Dataset entries:
++++++++
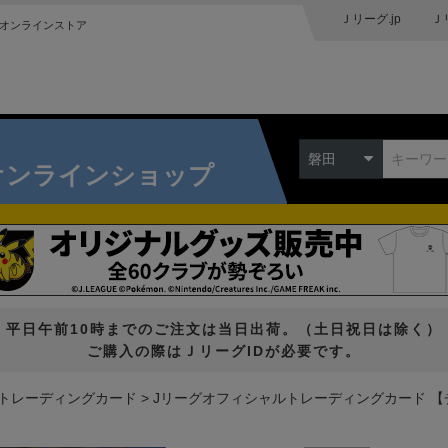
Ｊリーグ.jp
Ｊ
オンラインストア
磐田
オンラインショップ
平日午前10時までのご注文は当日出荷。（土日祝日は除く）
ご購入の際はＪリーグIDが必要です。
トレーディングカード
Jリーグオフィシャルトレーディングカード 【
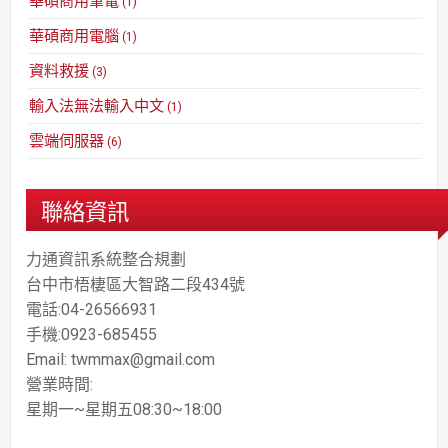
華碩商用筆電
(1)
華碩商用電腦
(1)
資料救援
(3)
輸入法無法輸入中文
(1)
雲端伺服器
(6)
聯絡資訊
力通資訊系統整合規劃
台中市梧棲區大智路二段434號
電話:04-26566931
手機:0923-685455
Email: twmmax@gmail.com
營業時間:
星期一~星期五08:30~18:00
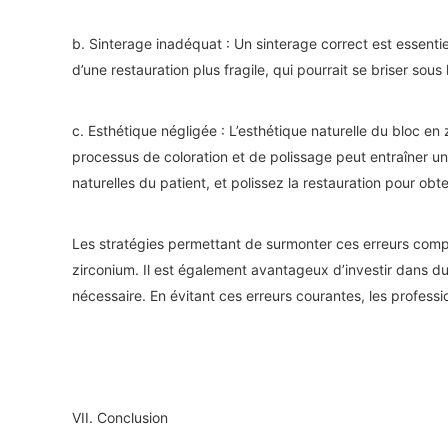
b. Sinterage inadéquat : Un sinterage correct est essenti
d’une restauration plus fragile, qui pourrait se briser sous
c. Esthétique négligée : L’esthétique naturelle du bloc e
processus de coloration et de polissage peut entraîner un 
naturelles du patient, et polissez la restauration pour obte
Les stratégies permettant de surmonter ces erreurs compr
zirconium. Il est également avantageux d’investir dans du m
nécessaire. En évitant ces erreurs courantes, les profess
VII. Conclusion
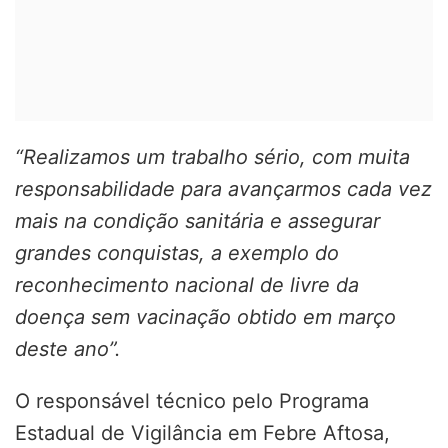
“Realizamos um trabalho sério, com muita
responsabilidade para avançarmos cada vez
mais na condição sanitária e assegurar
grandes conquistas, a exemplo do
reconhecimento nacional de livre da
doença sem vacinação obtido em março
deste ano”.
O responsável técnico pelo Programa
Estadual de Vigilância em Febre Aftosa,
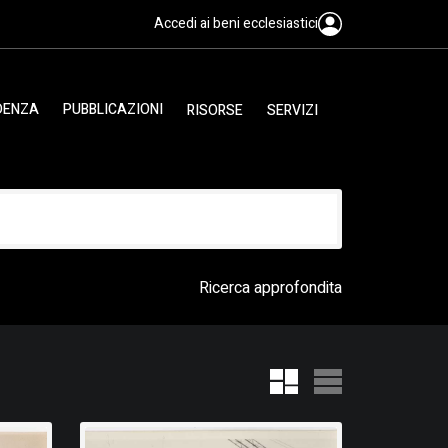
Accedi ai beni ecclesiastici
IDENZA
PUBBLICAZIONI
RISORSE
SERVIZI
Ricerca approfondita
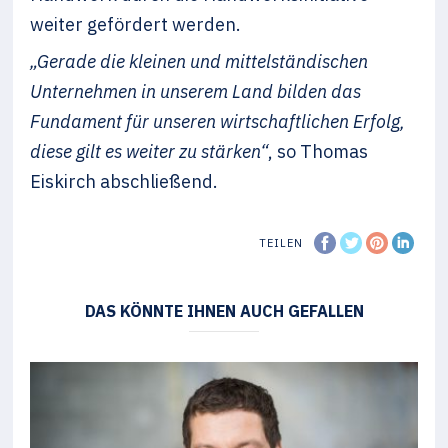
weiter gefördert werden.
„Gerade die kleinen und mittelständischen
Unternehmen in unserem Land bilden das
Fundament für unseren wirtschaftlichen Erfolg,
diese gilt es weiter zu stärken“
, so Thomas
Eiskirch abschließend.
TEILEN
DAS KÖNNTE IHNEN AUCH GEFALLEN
++++++++
** Task description **
Copy every line of text from the data above, word for word and in the same order. Leave the pictures out of your answer.

** Expected answer **
Ｊリーグ.jp
Ｊ
オンラインストア
磐田
オンラインショップ
平日午前10時までのご注文は当日出荷。（土日祝日は除く）
ご購入の際はＪリーグIDが必要です。
トレーディングカード
Jリーグオフィシャルトレーディングカード 【
華碩商用筆電
(1)
華碩商用電腦
(1)
資料救援
(3)
輸入法無法輸入中文
(1)
雲端伺服器
(6)
聯絡資訊
力通資訊系統整合規劃
台中市梧棲區大智路二段434號
電話:04-26566931
手機:0923-685455
Email: twmmax@gmail.com
營業時間:
星期一~星期五08:30~18:00
b. Sinterage inadéquat : Un sinterage correct est essenti
d’une restauration plus fragile, qui pourrait se briser sous
c. Esthétique négligée : L’esthétique naturelle du bloc e
processus de coloration et de polissage peut entraîner un 
naturelles du patient, et polissez la restauration pour obte
Les stratégies permettant de surmonter ces erreurs compr
zirconium. Il est également avantageux d’investir dans du m
nécessaire. En évitant ces erreurs courantes, les profess
VII. Conclusion
“Realizamos um trabalho sério, com muita
responsabilidade para avançarmos cada vez
mais na condição sanitária e assegurar
grandes conquistas, a exemplo do
reconhecimento nacional de livre da
doença sem vacinação obtido em março
deste ano”.
O responsável técnico pelo Programa
Estadual de Vigilância em Febre Aftosa,
Accedi ai beni ecclesiastici
IDENZA
PUBBLICAZIONI
RISORSE
SERVIZI
Ricerca approfondita
weiter gefördert werden.
„Gerade die kleinen und mittelständischen
Unternehmen in unserem Land bilden das
Fundament für unseren wirtschaftlichen Erfolg,
diese gilt es weiter zu stärken“
, so Thomas
Eiskirch abschließend.
TEILEN
DAS KÖNNTE IHNEN AUCH GEFALLEN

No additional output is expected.